Pandemi döneminde değişen çalışma yaşamı yüzünden milyonlarca beyaz yakalı emekçi eve kapanmış durumda. Reklamcı olan Berrak Güngör de evden çalışma sistemine geçen beyaz yakalılardan sadece birisi...

Berrak Güngör (29 yaşında, reklamcı): Evden çalışmaya geçmek aslına bakarsınız ilk etapta rahatlatıcı gelmişti. Sonradan ev hayatı ve mesai kavramı birbirine geçmeye başlayınca, işler oldukça zorlaştı. Evden çalışma deneyimini bir önceki işyerimde deneyimlemeye başlamıştım. Oradan ayrılma sebebim de, yöneticilerin; gece gündüz, hafta sonu demeden, özel hayata saygı duymadan iş istemeleri ve bunu isterken, “Kusura bakma, müsait misin?” gibi nezaket cümlelerine gerek bile duymamalarıydı. Hayatımızın her alanına hükmetme yetkisi olduğunu zanneden bir yönetim kurulu ve tepeden tırnağa bu zihniyete bürünmüş insanlarla çalışmak oldukça zordu. Bununla ilgili şikâyetlerimizi dile getirdiğimizde ise “Siz dua edin ücretsiz izne çıkarmadık; evden çalışmaya geçmeyebilirdik, buna dua edin” gibi karşılıklar aldık.

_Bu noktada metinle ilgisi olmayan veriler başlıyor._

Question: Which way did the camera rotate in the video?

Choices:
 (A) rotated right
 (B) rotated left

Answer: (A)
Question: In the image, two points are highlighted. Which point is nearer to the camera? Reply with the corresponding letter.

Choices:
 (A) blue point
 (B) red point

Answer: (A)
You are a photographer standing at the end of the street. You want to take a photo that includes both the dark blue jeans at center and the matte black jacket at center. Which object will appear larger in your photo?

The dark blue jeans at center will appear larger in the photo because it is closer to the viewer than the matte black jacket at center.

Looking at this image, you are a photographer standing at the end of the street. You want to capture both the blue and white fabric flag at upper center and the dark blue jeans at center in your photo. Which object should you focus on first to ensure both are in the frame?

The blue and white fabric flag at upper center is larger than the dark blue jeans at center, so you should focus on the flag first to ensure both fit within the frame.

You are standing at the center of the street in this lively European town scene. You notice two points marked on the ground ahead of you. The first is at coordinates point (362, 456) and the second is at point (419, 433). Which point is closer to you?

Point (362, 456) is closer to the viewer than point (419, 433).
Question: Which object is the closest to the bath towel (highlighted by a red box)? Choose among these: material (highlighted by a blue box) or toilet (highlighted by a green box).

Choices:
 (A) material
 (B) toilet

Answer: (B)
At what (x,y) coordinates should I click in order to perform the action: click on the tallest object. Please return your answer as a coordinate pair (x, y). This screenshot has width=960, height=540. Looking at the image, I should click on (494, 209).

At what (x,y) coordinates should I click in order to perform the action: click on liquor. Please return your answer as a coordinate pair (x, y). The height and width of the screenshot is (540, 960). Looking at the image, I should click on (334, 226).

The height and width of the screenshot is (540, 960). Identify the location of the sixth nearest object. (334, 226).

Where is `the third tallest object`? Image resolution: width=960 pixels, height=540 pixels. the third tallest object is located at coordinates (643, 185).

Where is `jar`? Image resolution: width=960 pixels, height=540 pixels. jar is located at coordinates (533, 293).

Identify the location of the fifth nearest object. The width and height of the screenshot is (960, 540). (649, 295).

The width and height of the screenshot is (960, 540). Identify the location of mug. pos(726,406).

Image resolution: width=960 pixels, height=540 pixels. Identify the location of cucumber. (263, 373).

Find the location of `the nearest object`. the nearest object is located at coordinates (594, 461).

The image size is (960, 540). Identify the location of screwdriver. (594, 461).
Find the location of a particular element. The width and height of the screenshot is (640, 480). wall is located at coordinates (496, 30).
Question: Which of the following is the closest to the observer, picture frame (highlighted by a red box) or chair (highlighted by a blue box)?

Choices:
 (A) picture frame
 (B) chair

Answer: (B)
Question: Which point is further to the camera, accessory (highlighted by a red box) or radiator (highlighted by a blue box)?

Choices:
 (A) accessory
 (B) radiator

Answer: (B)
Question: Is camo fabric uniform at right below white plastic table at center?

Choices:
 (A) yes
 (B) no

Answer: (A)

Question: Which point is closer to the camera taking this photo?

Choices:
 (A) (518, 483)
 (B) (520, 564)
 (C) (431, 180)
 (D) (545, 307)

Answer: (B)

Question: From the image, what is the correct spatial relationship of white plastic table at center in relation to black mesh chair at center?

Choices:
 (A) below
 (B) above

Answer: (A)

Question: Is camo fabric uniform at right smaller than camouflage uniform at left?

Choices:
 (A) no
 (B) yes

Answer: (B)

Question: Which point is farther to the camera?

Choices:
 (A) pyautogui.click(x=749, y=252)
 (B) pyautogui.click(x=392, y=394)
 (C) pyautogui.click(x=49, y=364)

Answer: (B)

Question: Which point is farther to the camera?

İşin özü, insan 21’inci yüzyılda dahi Antik Mısır’ın kölelik sistemini gözeten ve çalışma karşılığında vermek zorunda oldukları maaş ve hakları bir “lütuf” gibi gösteren yöneticilerle mücadele etmek zorunda kalıyor. Mücadeleden arta kalan zamanlar ise hayalkırıklıkları ve motivasyon düşüklüğüyle geçiyor ki bu motivasyon düşüklüğü nedeniyle insan, yer yer haddini aşan yöneticilerin psikolojik baskılarına maruz kalıyor.

Velhasıl oradan kurtuldum ama bu deneyimi yaşatan benzer birçok yer olduğunu biliyor ve insanlara haklarını gözetmelerinin nankörlük değil gereklilik olduğunu kendi deneyimlerimden yola çıkarak hatırlatmak istiyorum.